Analysts also estimate that Valero will be able to contribute its 10 ethanol plants, its wind farm and facilities related to its Diamond Green Diesel joint venture with Darling International (DAR). This also doesn’t include anything else it picks up with the IPO proceeds.

Overall, Valero Energy Partners looks like it’s setting itself up for growth down the line.

Of course, investors might not even need that growth “down the line,” if history is any indication. The here and now might do just fine for early shareholders.

The Valero Energy Partners IPO could surge when it launches, just like some of its predecessors. Phillips 66 Partners (PSXP) improved 30% the day of its offering — the third-biggest first-day jump for an MLP IPO. Meanwhile, Marathon Petroleum (MPC) spinoff MPLX (MPLX) closed 23% higher on its first day of trading. Both PSXP and MPLX have gone on to trounce the S&P 500 since they came public.

Even smaller refining MLP Western Refining Logistics (WNRL) managed a 10% pop on its first day.
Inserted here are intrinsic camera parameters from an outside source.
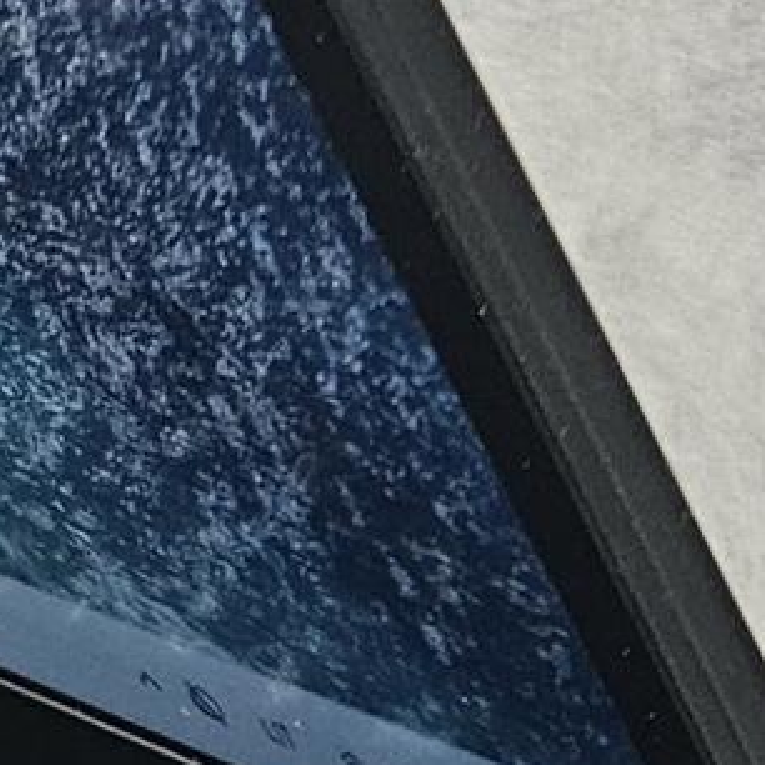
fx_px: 4250
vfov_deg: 10.2
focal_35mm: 170
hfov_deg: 9.5
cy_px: -8
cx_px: -810
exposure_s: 1/100
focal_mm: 5.4
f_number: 1.8
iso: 500
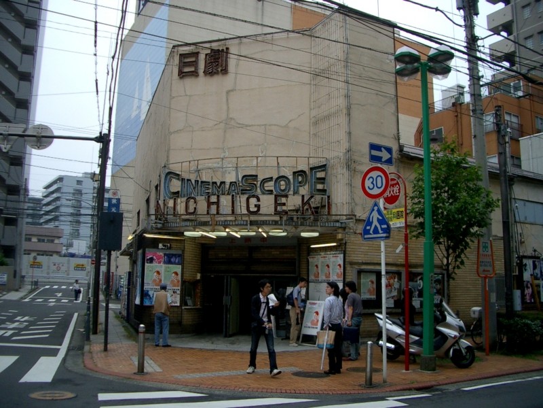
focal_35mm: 35
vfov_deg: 40.7
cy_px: 204
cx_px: 272
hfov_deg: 52.6
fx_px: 549
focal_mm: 5.8
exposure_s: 1/200
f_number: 2.6
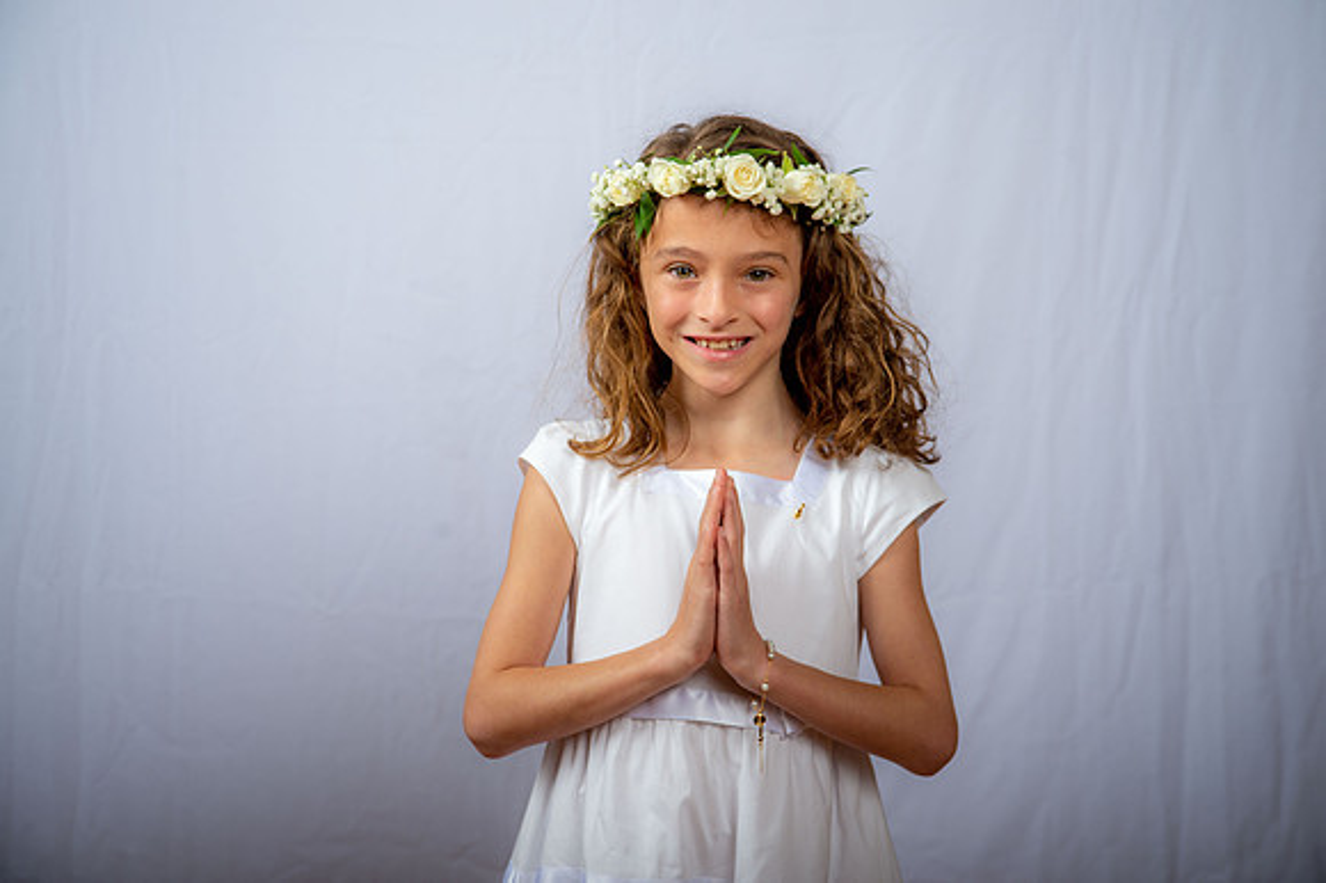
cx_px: 663
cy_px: 442
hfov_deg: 28.9
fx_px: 2577
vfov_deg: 19.4
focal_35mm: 70
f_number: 6.3
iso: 250
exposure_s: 1/200
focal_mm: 70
With Valero being a “name brand” and top energy firm, VLP should pop quite nicely in the weeks after the Valero Energy Partners IPO. That will certainly benefit early investors in VLP, even before the potential high distributions kick in. After all, Valero is a stable business that generates stable cash flows for investors.

Bottom Line

Valero’s proposed MLP spinoff could be one of the best bets to ring in the New Year once its IPO launches and VLP starts trading.

Don’t miss this one.

As of this writing, Aaron Levitt did not hold a position in any of the aforementioned securities.